Generic-drug incursion and reduced demand contribute to modest gains.
US spending on prescription drugs increased moderately in 2011 reflecting increased generic-drug incursion and lower spending on prescription drugs. Pfizer retained its number one position of the top company of US prescription drug sales, and the generic-drug company Teva Pharmaceutical moved into the top-five companies of US prescription drug sales.
Total healthcare system spending on medicines in the US reached $320 billion in 2011, up 3.7% in nominal terms or 0.5% on a real-per-capita basis, according to a recent report by the IMS Institute for Healthcare Informatics. Branded medicines spending grew 2.2% on a nominal basis and reflected the impact of $14.9 billion lower spending on products that lost their patent exclusivity. In 2011, spending for brands launched within the past two years was $12.2 billion, compared with $8.5 billion in the year-earlier period. Spending on generic drugs, which now account for 80% percent of dispensed prescriptions, increased $5.6 billion in 2011, according to IMS. Overall spending on medicines continued to be concentrated on traditional small-molecule oral pills dispensed through retail pharmacies, even as specialty drugs and biologics experienced higher growth.
Overall per-capita-use of medicines in the US declined slightly in 2011, as physician office visits and nonemergency-room hospital admissions dropped, and older Americans reduced their retail drug use, according to IMS. The number of office visits declined 4.7% while emergency-room admissions, which are relatively small in number, rose 7.4%. Retail prescription usage declined on average 1.1% in 2011 and fell by more than 3% in ten states, reflecting variations in demographics, epidemiology, clinical practice, and payer dynamics. Seniors age 65 and over reduced their use of prescription drugs by 3.1% last year, most notably in the antihypertensive class. Individuals age 19 to 25 increased their use of medicines by 2.0%, notably for attention deficit hyperactivity disorder treatments and antidepressants. This was the only age group that increased drug utilization in 2011.
Nearly one-third of total healthcare spending was concentrated in five therapy areas: oncology, asthma and chronic obstructive pulmonary disease, dyslipidemia, diabetes, and mental health, according to IMS. Each of these therapy areas grew faster than the overall market and exhibited a range of dynamics related to new treatment option usage and growing diagnosis of the related disease.

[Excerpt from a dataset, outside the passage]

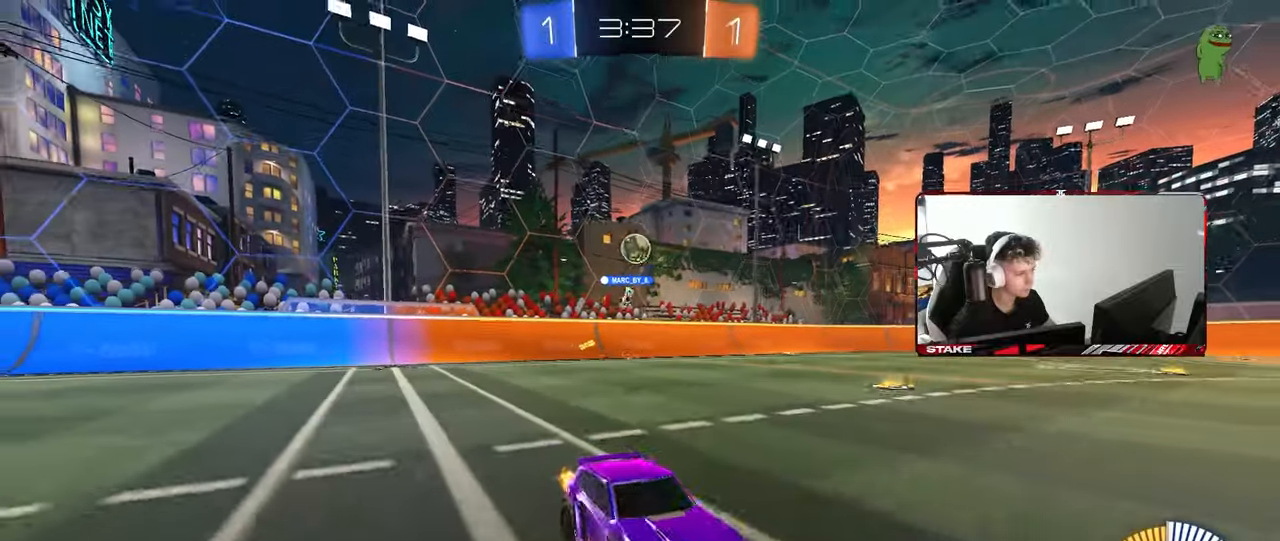
{"keys": ["a", "w"], "mouse": [], "mouse_move": "still", "events": [[67, "d", "up"], [200, "d", "down"], [333, "d", "up"], [433, "a", "down"]]}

Product sales and company rankings
On a product basis, Pfizer’s anticholesterol drug Lipitor (atorvastatin) retained its position as the top-selling drug in the United States in 2011 with sales of $7.7 billion, according to data from IMS. Bristol-Myers Squibb’s and Sanofi’s antiplatelet drug Plavix (clopidogrel) was second with US sales of $6.8 billion. AstraZeneca’s Nexium (esomeprazol), a drug to treat gastroesophageal reflux disease, was third with US sales of $6.2 billion. Bristol-Myers Squibb’s Abilify (aripiprazole), an antipsychotic and antidepressant, came in fourth with US sales of $5.2 billion, and GlaxoSmithKine’s Advair Diskus (fluticasone and salmeterol), a drug to treat asthma, was fifth with US sales of $4.6 billion. Rounding out the 10 top-selling prescription drugs in the US were AstraZeneca’s antidepressant Seroquel (quetiapine), Merck & Co’s anti-asthma drug Singulair (montelukast), AstraZenenca’s anticholesterol drug Crestor (rosuvastatin), Eli Lilly’s antidepressant Cymbalta (duloxetine), and Abbott’s Humira (adalimumab), a drug to treat rheumatoid arthritis.
On a company basis, Pfizer retained its top position of US prescription drug sales in 2011, with sales of $25.1 billion followed by AstraZeneca with US sales of $19.9 billion, according to data from IMS. Merck & Co and Novartis closely followed with respective US sales of $19.3 billion and $19.2 billion. Teva Pharmaceutical took the fifth slot with US sales of $15.1 billion. Rounding out the top 10 companies of US prescription sales were Eli Lilly ($14.9 billion), Roche ($14.5 billion), GlaxoSmithKline ($14.2 billion), Amgen ($13.1 billion), and Johnson & Johnson ($12.1 billion). Sanofi, Abbott, Bristol-Myers Squibb, Boehringer Ingelheim, and Takeda, respectively, completed the top 15 companies of US prescription drug sales.